Concert enregistré à la Philharmonie de Paris (Grande salle Pierre Boulez - Philharmonie) le 23 janvier 2022

Effectif unique en son genre, le quatuor porte en lui tout un univers, et chaque formation a son identité propre. En réunir deux est un exercice délicat : bien rares sont ceux à s’y être risqués. Mendelssohn et Enesco ont relevé le défi avec brio. 


    Composé en 1825, alors que Mendelssohn a tout juste 16 ans, l’Octuor op. 20 tient du prodige. Si l’écriture est indéniablement chambriste, le compositeur affirme déjà une ambition symphonique, qui atteste de sa compréhension du monument beethovénien.
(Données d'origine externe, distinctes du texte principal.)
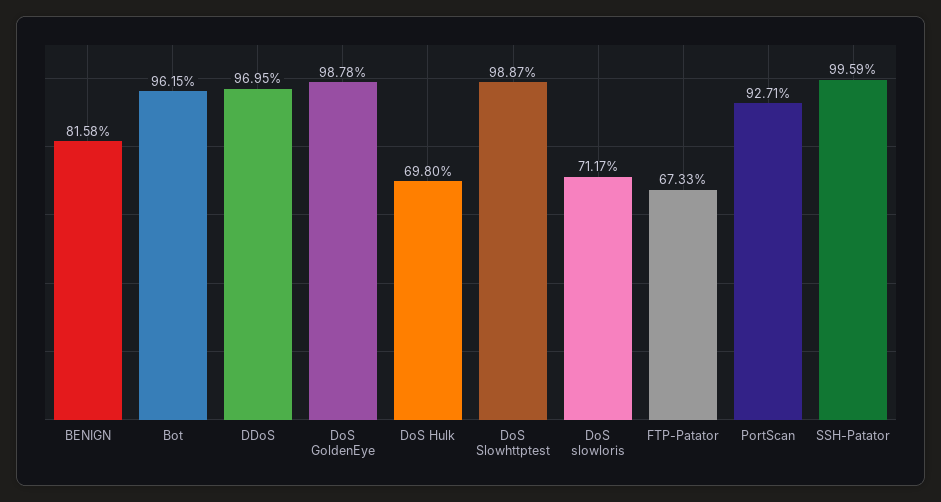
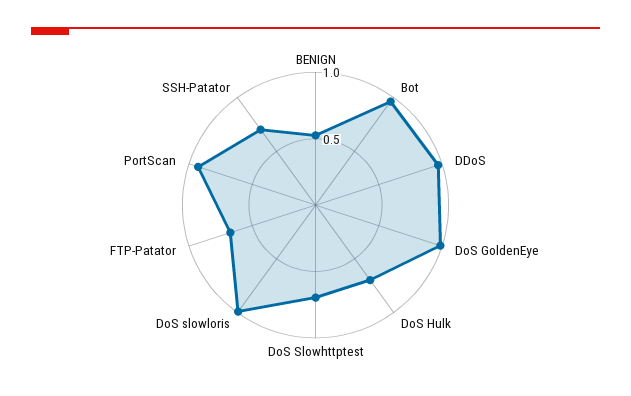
BENIGN: 0.8158 -> 0.5
DoS Slowhttptest: 0.9887 -> 0.7
DoS slowloris: 0.7117 -> 1
SSH-Patator: 0.9959 -> 0.7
Mais le miracle de cette partition, c’est sa verdeur, sa fraîcheur jaillissante, sa verve mélodique – qui en fait un quasi concerto pour violon, tant la partie de premier violon est virtuose. La volubilité de Mendelssohn est ici jubilatoire, de même que sa maîtrise du contrepoint. Enesco est à peine plus âgé (19 ans) lorsqu’il compose le sien, et son énergie, empruntée au folklore roumain, n’a d’égale que son ambition formelle : une vaste forme sonate englobant les quatre mouvements canoniques.